The more I looked at it the more I saw how we are not as we perceive ourselves to be. Evident in the layers stretching up the cliff was a sense of time that stripped away any sense of self-importance. Time seemed to drop staggeringly away, the present, the Holocene even, became insignificant. Significant to us maybe, but not to the rock, caught up at it was in the circular rhythm of depositional process, of sedimentation and erosion.
It was the unconformities in what they told us that interested me the most, the lacunae between the layers that were evident in the differences in tone and angle. These represented vacuities, where the process of erosion had destroyed the continuity of the record, there were vast gaps where there was no knowledge, and no memory of what had occurred.

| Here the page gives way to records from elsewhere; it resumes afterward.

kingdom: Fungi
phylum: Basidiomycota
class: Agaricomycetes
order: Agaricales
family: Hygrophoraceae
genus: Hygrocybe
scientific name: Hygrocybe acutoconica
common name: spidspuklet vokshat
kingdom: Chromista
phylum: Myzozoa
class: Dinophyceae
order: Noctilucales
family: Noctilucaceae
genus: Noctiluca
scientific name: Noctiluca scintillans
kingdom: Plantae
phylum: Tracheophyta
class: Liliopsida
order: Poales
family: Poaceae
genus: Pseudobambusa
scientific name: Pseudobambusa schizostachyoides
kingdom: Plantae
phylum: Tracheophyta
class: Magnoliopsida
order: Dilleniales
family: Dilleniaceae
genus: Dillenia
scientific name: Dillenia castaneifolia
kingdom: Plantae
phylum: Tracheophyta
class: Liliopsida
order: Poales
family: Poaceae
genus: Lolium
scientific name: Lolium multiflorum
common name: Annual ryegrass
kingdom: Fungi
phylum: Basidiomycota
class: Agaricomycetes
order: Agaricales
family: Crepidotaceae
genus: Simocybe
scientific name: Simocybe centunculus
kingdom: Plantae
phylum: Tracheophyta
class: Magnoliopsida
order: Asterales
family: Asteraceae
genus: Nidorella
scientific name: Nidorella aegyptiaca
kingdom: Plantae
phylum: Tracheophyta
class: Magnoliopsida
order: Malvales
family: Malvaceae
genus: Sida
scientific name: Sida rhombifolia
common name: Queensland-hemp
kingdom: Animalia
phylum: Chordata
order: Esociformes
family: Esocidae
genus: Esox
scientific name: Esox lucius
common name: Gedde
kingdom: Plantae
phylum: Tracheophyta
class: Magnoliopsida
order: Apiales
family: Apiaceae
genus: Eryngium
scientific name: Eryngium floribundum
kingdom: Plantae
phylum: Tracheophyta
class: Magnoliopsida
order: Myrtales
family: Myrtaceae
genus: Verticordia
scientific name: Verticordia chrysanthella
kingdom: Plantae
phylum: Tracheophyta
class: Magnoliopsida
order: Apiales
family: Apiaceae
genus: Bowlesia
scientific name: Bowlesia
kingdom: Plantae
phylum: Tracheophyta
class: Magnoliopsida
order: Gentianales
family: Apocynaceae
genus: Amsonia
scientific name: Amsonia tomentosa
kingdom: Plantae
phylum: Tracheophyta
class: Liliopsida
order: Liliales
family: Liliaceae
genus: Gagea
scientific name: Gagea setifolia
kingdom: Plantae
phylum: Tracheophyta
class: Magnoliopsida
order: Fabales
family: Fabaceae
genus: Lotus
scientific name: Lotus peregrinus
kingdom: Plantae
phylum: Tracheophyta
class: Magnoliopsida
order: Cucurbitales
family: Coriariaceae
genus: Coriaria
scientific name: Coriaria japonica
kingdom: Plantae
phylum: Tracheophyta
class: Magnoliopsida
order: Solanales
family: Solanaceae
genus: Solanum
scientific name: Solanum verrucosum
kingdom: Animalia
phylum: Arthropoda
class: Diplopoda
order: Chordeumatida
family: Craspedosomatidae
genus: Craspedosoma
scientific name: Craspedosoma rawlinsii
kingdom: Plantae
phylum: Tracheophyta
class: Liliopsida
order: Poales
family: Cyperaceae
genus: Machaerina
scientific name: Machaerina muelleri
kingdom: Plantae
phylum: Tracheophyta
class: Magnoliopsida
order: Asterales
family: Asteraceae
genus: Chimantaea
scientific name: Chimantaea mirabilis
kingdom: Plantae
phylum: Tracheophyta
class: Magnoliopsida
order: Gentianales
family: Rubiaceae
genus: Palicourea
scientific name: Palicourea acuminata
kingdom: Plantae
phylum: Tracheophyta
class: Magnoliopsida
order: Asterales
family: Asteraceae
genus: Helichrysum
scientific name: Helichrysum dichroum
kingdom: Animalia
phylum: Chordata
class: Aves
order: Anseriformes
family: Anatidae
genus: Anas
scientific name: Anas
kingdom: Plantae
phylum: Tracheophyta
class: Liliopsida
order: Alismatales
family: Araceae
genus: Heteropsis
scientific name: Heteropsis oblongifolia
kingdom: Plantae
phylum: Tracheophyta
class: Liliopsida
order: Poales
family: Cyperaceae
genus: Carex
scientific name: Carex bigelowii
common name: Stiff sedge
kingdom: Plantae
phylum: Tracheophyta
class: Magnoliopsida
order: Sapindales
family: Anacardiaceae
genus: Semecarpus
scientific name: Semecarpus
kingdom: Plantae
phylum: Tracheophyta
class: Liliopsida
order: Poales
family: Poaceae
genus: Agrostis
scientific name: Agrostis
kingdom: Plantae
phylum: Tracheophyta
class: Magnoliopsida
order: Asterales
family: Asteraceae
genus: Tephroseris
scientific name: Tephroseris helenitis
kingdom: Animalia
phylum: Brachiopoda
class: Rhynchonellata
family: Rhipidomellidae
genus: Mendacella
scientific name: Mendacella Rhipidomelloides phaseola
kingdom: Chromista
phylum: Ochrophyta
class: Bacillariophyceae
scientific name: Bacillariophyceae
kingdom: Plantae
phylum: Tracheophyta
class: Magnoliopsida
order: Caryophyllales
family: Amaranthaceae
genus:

I’d been deliberating about something like this internally for a while, questioning if there was any meaning in the idea of place in the context of such change. There was a feeling that would niggle at me that it would turn out to be similar to most things and have no meaning at all. Looking at the strata it somehow felt as if it was all mapped out, that the scene changes were scripted, as was our demise. We were only very briefly aware, our perception a momentary pinprick in some vast crystalline structure of space and time. The places that were meaningful to us, as well as what we knew, would be washed away, would become sediment, would be raised back up again crushed and distorted, only to be washed away again to be lost or further disfigured.
The snow was getting heavier and was beginning to build up in the folds of my clothing; the light was wan and dimming. I realised I’d been standing still for a long time. There was an inevitably to it all, it seemed, and I wondered not for the first time whether we had any say in the matter.
Trying to sleep that night I curled up in my bivvy bag in the shelter of a hedgerow, the snow had stopped but was drifting up on the opposite side in the wind. The night was clear and frigid, and the stars were cold and distant. I dreamt fitfully and vividly, slipping into and down through the layers. The earth I travelled through was not claustrophobic but cavernous and full of weighted space, heavy with terrific absence.
At some point the dream switched to a memory and I saw again on some distant northern island the blizzard, the dim streetlights and the low silhouettes of buildings. Outside the oil and gas merchant there was a steady trickle of coal dust leaking out from the yard and spreading across the snow in the wind. Turning to look inside the gate I could dimly perceive through the rushing flakes mounds of coal formed into piles that seemed to my dreaming mind to be reminiscent of millennia, and that these were slowly disintegrating and drifting away.